BACAAN:
Data tentang perilaku pengguna mobil yang didapatkan distributor otomotif, perusahaan asuransi dan kepolisian misalnya, dapat diolah guna menghasilkan analisis yang sangat berguna untuk memutuskan kenaikan tarif tol secara real time, denda uang untuk pembeli kendaraan bermotor yang menunggak cicilan, pemberlakuan jam malam pada keadaan darurat.

Sebaliknya, dalam konteks yang positif analisis tersebut dapat digunakan untuk membuat keputusan tentang penetapan tarif diskon, kupon atau pemberian bintang emas yang dapat ditukarkan di kemudian hari untuk pelanggan yang baik.

Dalam konteks ini, bisnis otomotif telah memberi kesempatan pada perusahaan asuransi untuk memacu pendapatan dengan cara menjual data perilaku berkendara pelanggannya, seperti halnya Google menangguk keuntungan dari proses pengumpulan informasi perilaku para pengguna mesin-pencari Google.

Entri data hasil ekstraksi
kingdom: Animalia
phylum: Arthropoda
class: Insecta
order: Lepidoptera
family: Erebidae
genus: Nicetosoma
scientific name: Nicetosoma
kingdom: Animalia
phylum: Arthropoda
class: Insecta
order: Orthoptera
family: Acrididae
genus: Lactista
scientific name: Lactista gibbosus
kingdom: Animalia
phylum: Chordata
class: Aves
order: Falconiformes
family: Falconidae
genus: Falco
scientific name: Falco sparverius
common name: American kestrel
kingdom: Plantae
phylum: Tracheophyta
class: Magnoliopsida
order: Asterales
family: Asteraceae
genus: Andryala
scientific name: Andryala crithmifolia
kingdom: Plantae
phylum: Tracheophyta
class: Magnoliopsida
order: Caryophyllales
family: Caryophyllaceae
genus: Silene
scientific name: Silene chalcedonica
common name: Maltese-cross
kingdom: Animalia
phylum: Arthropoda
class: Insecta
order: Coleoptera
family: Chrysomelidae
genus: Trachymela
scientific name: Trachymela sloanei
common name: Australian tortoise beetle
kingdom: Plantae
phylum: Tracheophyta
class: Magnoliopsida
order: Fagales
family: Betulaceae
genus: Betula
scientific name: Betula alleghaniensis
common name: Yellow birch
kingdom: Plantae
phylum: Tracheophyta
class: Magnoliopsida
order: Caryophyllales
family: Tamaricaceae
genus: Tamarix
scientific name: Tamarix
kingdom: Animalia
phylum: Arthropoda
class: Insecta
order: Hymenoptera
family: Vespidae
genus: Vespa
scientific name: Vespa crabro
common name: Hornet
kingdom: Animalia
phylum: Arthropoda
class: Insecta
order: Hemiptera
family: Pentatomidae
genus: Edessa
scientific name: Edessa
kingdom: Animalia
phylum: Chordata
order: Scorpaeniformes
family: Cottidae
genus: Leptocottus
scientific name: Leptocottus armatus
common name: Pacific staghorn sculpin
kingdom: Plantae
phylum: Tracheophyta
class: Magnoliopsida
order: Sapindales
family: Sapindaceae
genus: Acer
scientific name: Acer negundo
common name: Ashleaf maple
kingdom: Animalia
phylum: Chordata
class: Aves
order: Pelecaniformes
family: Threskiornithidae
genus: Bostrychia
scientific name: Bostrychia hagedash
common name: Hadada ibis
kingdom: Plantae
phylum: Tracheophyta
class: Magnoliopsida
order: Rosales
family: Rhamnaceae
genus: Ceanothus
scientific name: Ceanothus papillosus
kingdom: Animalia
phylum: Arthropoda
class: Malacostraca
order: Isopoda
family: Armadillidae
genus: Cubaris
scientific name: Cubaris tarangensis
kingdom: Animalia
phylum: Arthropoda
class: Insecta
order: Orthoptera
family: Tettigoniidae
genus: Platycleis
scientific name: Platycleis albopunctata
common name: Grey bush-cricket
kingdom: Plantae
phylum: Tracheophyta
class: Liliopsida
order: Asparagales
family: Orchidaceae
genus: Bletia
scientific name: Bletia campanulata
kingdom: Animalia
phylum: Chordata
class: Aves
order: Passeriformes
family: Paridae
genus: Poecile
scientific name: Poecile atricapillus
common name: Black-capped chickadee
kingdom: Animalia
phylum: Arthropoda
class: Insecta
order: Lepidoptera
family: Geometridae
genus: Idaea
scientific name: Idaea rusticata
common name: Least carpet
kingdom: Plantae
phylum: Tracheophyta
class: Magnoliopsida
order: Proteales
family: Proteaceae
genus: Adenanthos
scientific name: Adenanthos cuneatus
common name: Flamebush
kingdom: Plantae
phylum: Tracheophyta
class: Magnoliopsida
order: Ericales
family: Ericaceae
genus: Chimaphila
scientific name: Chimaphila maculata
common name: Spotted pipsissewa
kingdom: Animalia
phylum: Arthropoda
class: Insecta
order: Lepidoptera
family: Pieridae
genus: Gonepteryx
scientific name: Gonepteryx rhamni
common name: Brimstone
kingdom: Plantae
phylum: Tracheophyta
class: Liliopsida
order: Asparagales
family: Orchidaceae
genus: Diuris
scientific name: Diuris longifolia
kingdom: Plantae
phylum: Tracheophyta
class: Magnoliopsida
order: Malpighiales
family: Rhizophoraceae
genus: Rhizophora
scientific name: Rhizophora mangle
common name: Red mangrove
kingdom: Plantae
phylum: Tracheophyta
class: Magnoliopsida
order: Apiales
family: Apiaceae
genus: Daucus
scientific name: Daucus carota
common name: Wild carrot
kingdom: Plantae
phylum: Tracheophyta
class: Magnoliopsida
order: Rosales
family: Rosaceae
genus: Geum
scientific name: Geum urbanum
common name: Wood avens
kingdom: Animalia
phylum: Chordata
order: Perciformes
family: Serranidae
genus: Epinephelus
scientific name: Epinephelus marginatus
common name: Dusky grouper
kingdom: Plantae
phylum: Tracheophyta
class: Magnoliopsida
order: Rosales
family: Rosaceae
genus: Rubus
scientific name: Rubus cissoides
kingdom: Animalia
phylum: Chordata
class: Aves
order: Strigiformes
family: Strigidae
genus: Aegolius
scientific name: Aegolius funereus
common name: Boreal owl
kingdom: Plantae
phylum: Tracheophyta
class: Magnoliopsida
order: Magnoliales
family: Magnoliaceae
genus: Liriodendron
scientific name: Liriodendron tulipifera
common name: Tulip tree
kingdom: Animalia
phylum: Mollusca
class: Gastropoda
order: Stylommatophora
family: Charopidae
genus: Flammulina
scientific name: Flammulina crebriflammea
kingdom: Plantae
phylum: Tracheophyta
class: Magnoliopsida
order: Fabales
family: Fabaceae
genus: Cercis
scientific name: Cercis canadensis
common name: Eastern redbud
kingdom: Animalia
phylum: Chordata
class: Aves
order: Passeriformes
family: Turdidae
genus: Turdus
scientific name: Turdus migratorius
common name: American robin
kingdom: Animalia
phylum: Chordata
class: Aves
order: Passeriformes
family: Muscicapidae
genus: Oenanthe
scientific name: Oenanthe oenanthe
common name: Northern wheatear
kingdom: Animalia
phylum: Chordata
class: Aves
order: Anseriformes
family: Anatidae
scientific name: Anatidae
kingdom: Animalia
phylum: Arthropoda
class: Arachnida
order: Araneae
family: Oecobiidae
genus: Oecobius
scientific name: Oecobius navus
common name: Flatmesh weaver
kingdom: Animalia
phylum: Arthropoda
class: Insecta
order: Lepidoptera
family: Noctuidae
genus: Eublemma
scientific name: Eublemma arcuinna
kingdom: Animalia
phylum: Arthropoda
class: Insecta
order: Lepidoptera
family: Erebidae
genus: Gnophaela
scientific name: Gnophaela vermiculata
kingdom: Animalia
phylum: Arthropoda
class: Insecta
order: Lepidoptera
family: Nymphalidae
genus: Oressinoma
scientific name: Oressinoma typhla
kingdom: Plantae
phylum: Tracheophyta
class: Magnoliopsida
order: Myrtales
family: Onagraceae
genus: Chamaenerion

TUJUAN:
1 > Sajikan baris data mulai dari baris yang memuat "family: Nymphalidae" sampai baris data terakhir sebagai tabel Markdown dengan kolom No dan Baris, tanpa menyertakan baris kosong.
2 > Teruskan bacaan tentang pemanfaatan data perilaku pengguna mobil mulai dari titik terakhirnya.

JAWABAN:
1 >
| No | Baris |
|---|---|
| 1 | family: Nymphalidae |
| 2 | genus: Oressinoma |
| 3 | scientific name: Oressinoma typhla |
| 4 | kingdom: Plantae |
| 5 | phylum: Tracheophyta |
| 6 | class: Magnoliopsida |
| 7 | order: Myrtales |
| 8 | family: Onagraceae |
| 9 | genus: Chamaenerion |

2 >
Terinspirasi oleh Google, CEO Allstate Insurance pernah mengatakan, “Ada banyak sekali orang yang memonetisasi data dewasa ini. Anda menggunakan Google dan Anda pikir itu gratis. Faktanya, Google tidak gratis. Yang terjadi sebenarnya adalah anda memberikan informasi kepada mereka, dan mereka akan menjual informasi anda tersebut.

Sadarkah kita bahwa kita telah memberikan informasi tentang diri kita kepada pihak lain secara gratis dan pihak lain itu kemudian menjual informasi tersebut kepada pihak lain dengan menghasilkan keuntungan yang kita tidak turut menikmatinya.

Yang terjadi dalam konteks ini menurut Zuboff bukan sekedar bahwa pihak tertentu dengan tanpa izin telah memasuki alamat email kita sebagai ranah privat dengan mengirimkan katalog barang atau iklan daring.

Yang sungguh terjadi adalah akses atas ranah privat itu telah diberikan secara sepihak kepada pihak ketiga tanpa sepengetahuan kita. Sedemikian rupa sehingga si penjual dan pihak ketiga tersebut secara real time dapat menginfiltrasi realitas hidup sehari-hari kita, berusaha mempengaruhi dan mengubah perilaku kita demi menghasilkan keuntungan untuk mereka sendiri.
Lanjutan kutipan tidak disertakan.